Another state witness, Florence Butale, Coordinator for Military Veterans Affairs at the Ministry of Defence, Justice and Security admitted she knew that the plaintiffs have instituted a lawsuit against the Commander of the BDF.

Butale previously worked at the BDF as Coordinator for Civilian Personnel.

She explained that the Department of Public Service Management (DPSM) is one tasked with the responsibility of sanctioning people who are suppose to receive the committed subsistence allowance.

Said Butale when asked by Moalosi: “In June 2001, the DPSM issued a savingram showing people who are entitled to the subsistence allowance. The allowance can only be given to people who work where there is no decent accommodation.

That is the only requirement for one to get the allowance…I don’t know when the applicants started to receive the allowance but I remember that it was after 2001.”

Asked by Moalosi to explain why she said that the BDF management made a mistake by not properly understanding who should receive the allowance at the BDF, Butale said: “The mistake was that the savingram said that people who are entitled to receive the allowance should be residing in remote areas.

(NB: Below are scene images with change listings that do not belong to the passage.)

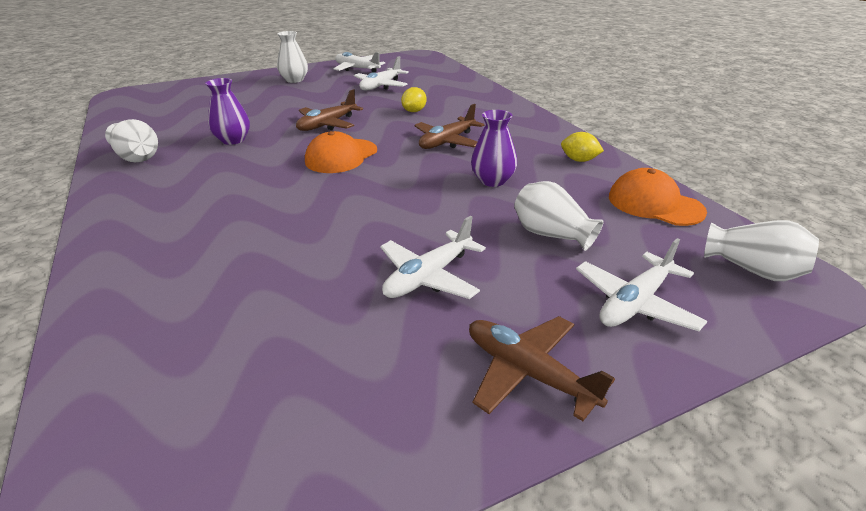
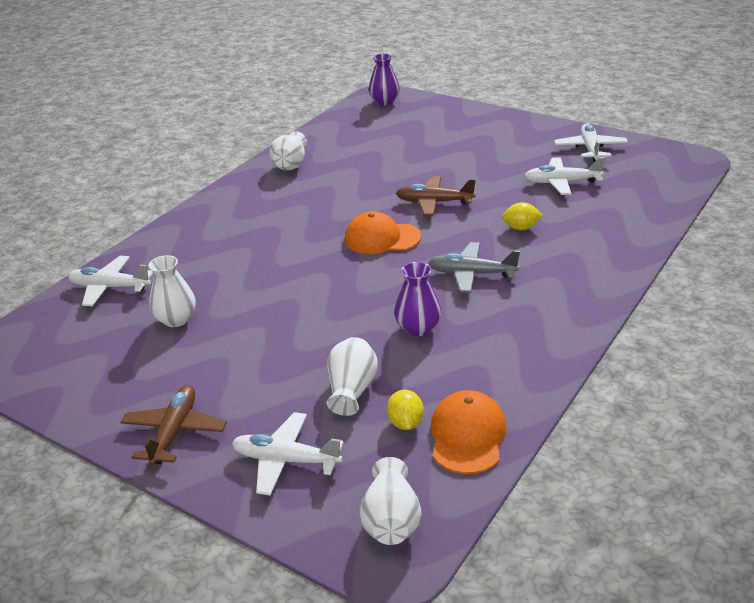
camera: 60 degrees right, 0 degrees up
(233, 140) = (356, 181): purple vase -> purple vase (384, 102)
(294, 80) = (512, 137): white vase -> white vase (176, 319)
(429, 276) = (245, 354): white plane -> white plane (110, 287)
(447, 141) = (472, 274): brown plane -> grey plane
(579, 160) = (519, 363): yellow lemon -> yellow lemon (405, 423)

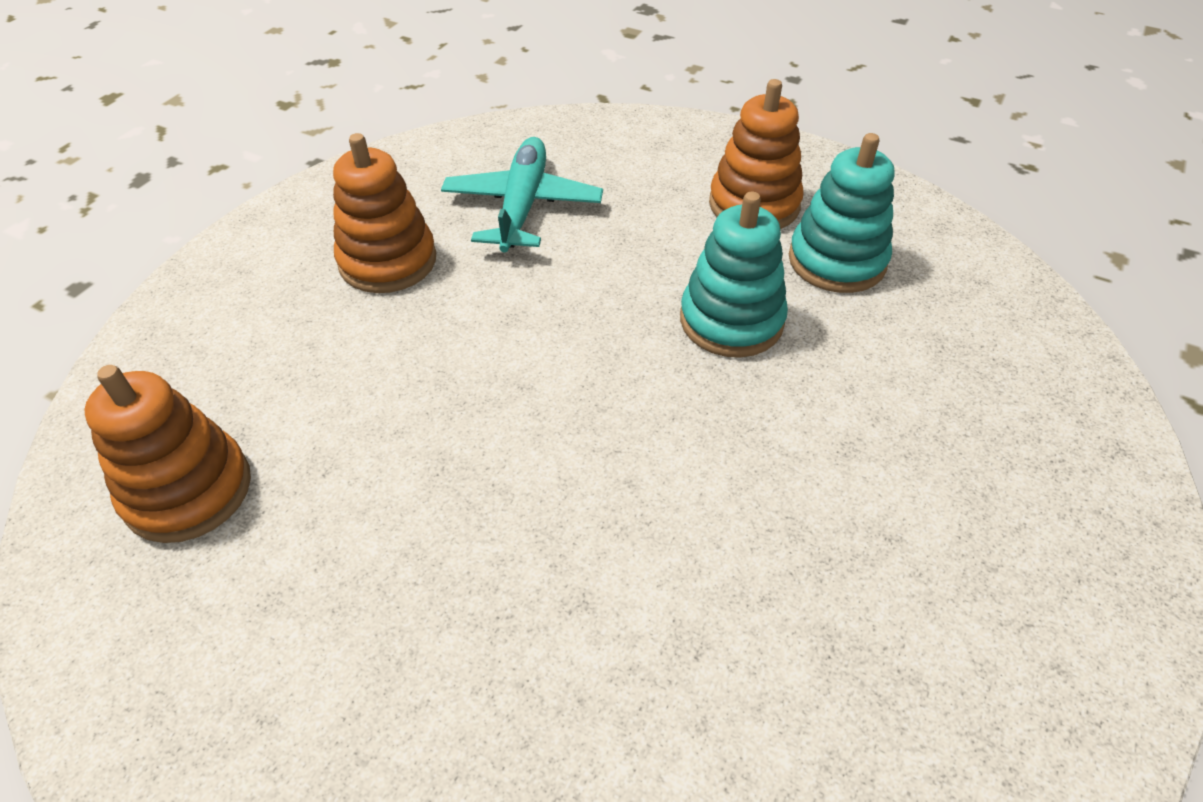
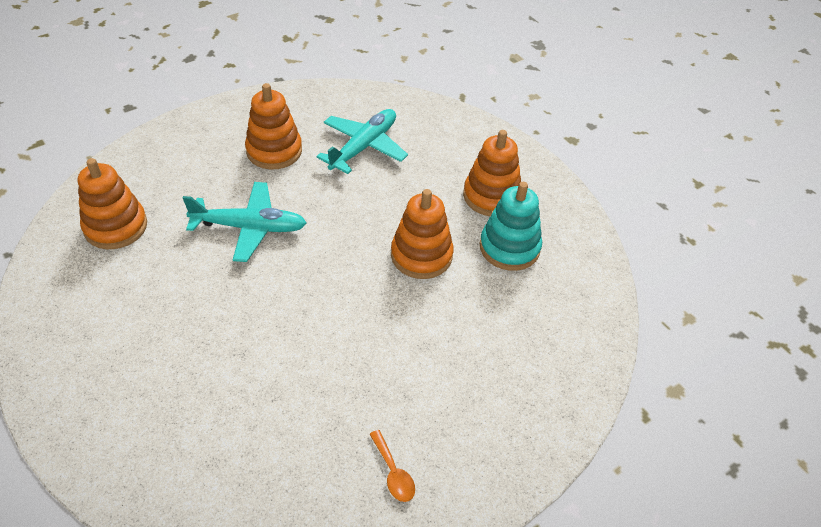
camera: 25 degrees right, 0 degrees up
(435, 390) = (249, 227): none -> turquoise plane
(731, 320) = (421, 255): turquoise stacking toy -> orange stacking toy
(982, 673) = (393, 473): none -> orange spoon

The BDF management saw that the BDF camp in Pandamatenga village was near the village of Pandamatenga where the applicants could find their own accommodation.

We carried out a research in 2014 and found that Pandamatenga was a village with a Kgosi and other facilities that could be used by the applicants.”

Butale also stated that after they consulted the applicants about relocating to Pandamatenga village, they wrote letters to each one the applicants informing them to vacate their houses in Ngami camp to Pandamatenga village but she did not remember the reasons why the applicants never relocated.

After Moalosi showed Butale a 2016 letter written to the applicants to effect that they should remain at the Ngami camp pending their relocation to the Matsiloje base camp, Butale stated that paragraph two of the letter from the Commander of the BDF agreed with the applicants that they should continue to get the subsistence allowance.

Butale however explained: “The BDF Commander arrived at the decision after the applicants pleaded with him to continue getting the allowance while still awaiting relocation to Matsiloje. The commander however told them that there were not entitled to the allowance.”

Under cross-examination from Tshekiso, Butale conceded that all the documents she used as part of her evidence showed that promises were made to the applicants to continue receiving the allowance until two bed roomed houses were built for them. She said:

“I am aware that the plaintiffs accepted the promises even though they did not accept the promises in writing. I am however not aware that once a promise is made then there is a contract…” she said…

Judgment in the matter would be delivered on December 12.